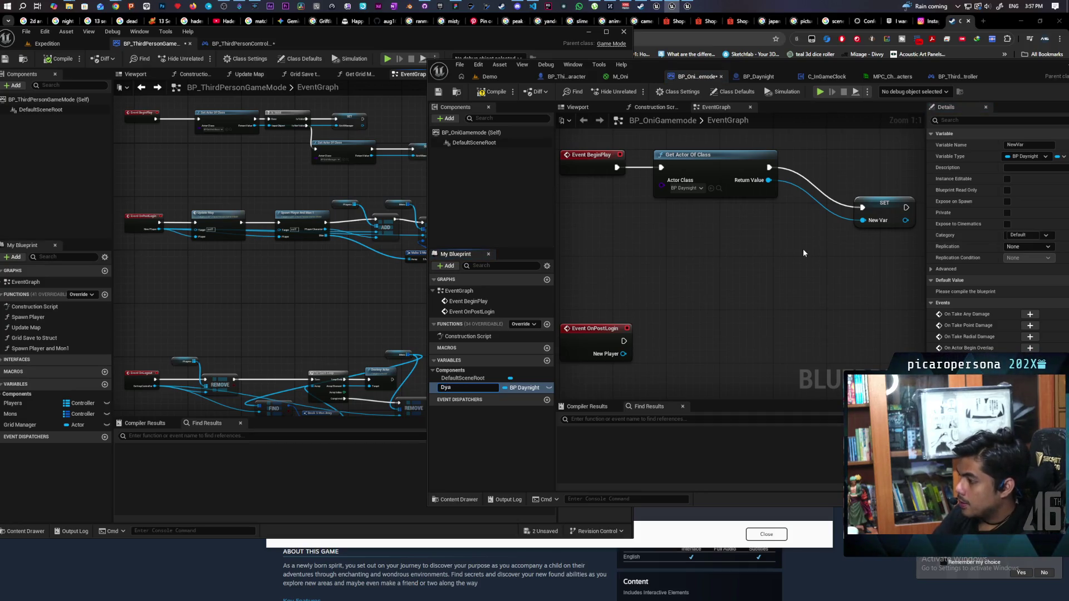
{"action": "key", "text": "BackSpace"}
{"action": "key", "text": "BackSpace"}
{"action": "type", "text": "ay Nig"}
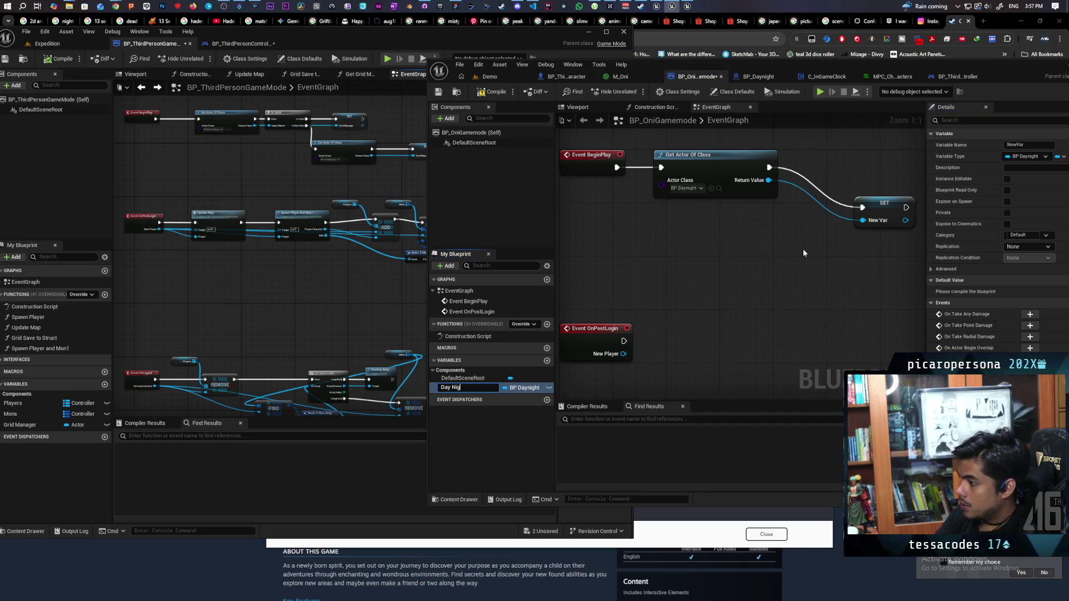
{"action": "key", "text": "Return"}
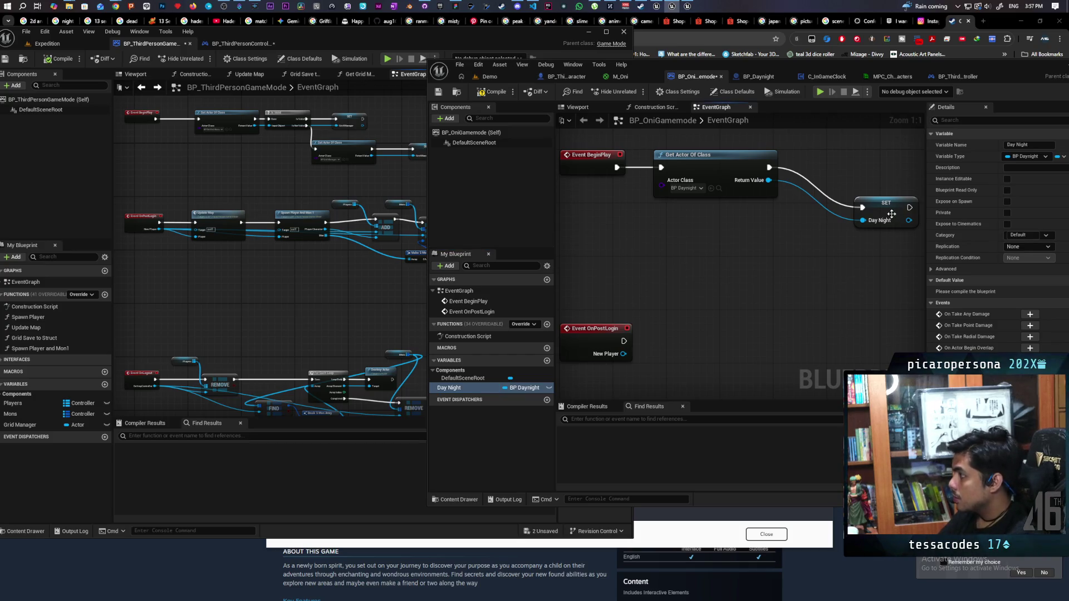
{"action": "left_click_drag", "start_coordinate": [891, 210], "coordinate": [847, 170]}
{"action": "key", "text": "F7"}
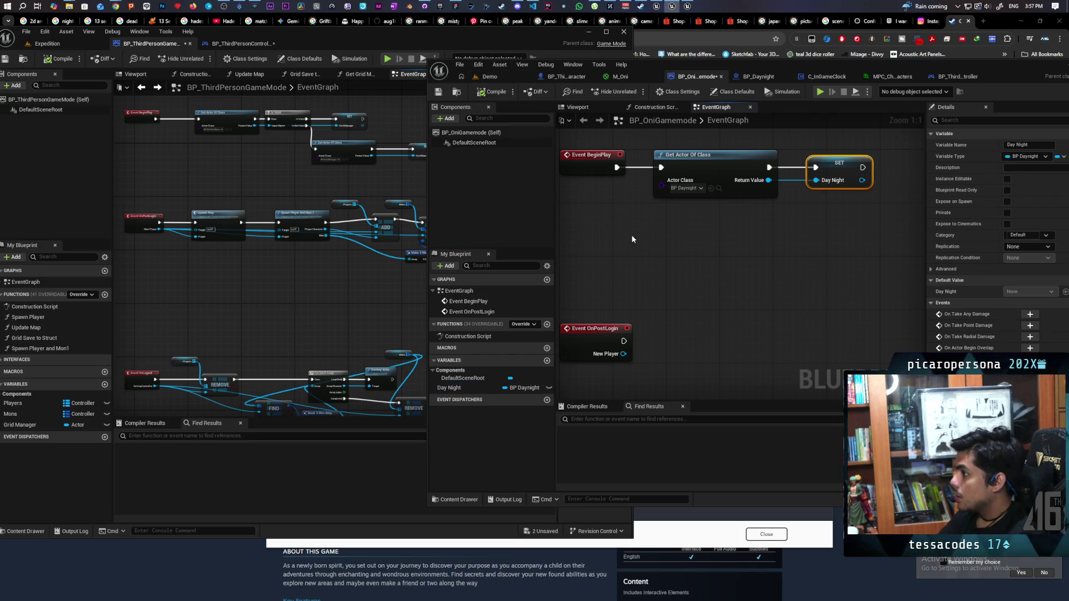
{"action": "scroll", "coordinate": [652, 256], "scroll_direction": "down", "scroll_amount": 1}
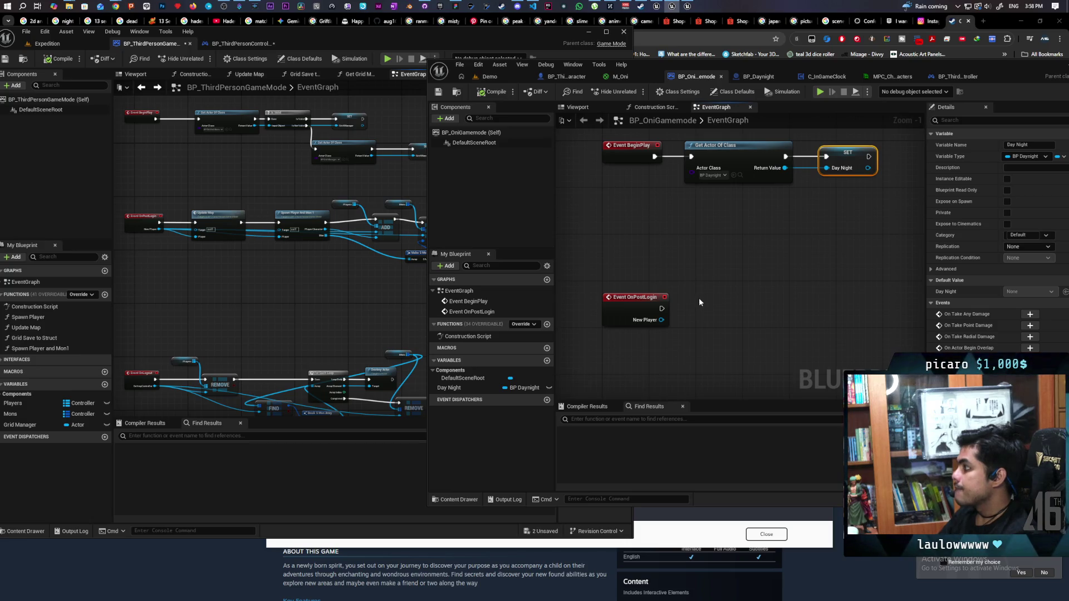
{"action": "mouse_move", "coordinate": [694, 295]}
{"action": "left_mouse_down"}
{"action": "mouse_move", "coordinate": [676, 272]}
{"action": "mouse_move", "coordinate": [660, 325]}
{"action": "mouse_move", "coordinate": [657, 305]}
{"action": "mouse_move", "coordinate": [666, 337]}
{"action": "mouse_move", "coordinate": [692, 327]}
{"action": "mouse_move", "coordinate": [634, 289]}
{"action": "mouse_move", "coordinate": [665, 319]}
{"action": "left_mouse_up"}
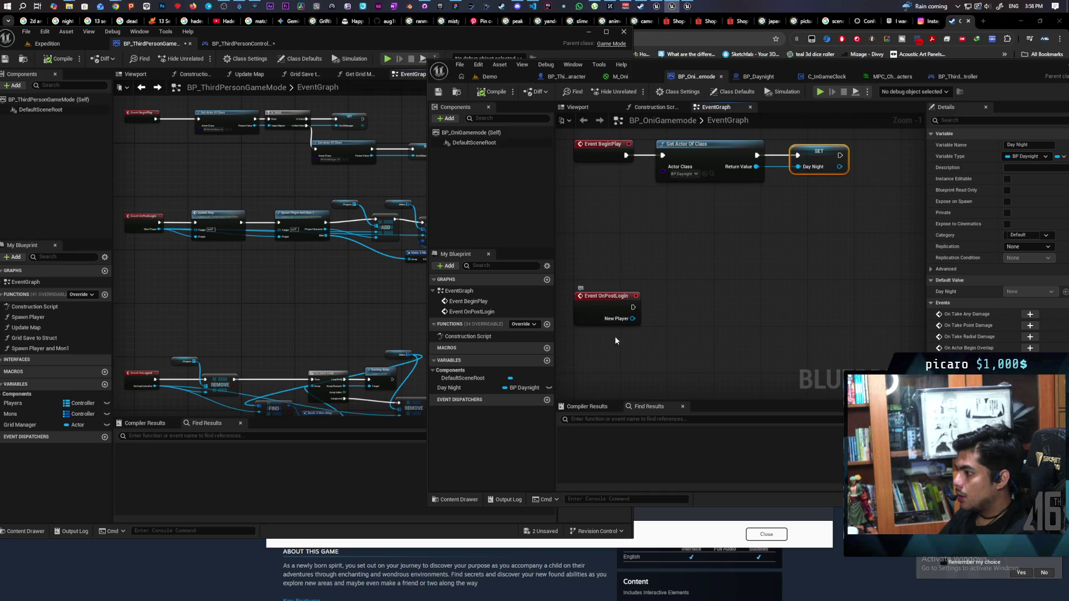
- Create a new function named Sync Day Time in BP_OniGamemode
{"action": "left_click", "coordinate": [547, 325]}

○ ○ ○

*Problem:*
Copy out each line of the material that holds the word "text".

*Finished exercise:*
{"action": "key", "text": "BackSpace"}
{"action": "key", "text": "BackSpace"}
{"action": "type", "text": "ay Nig"}
{"action": "key", "text": "Return"}
{"action": "key", "text": "F7"}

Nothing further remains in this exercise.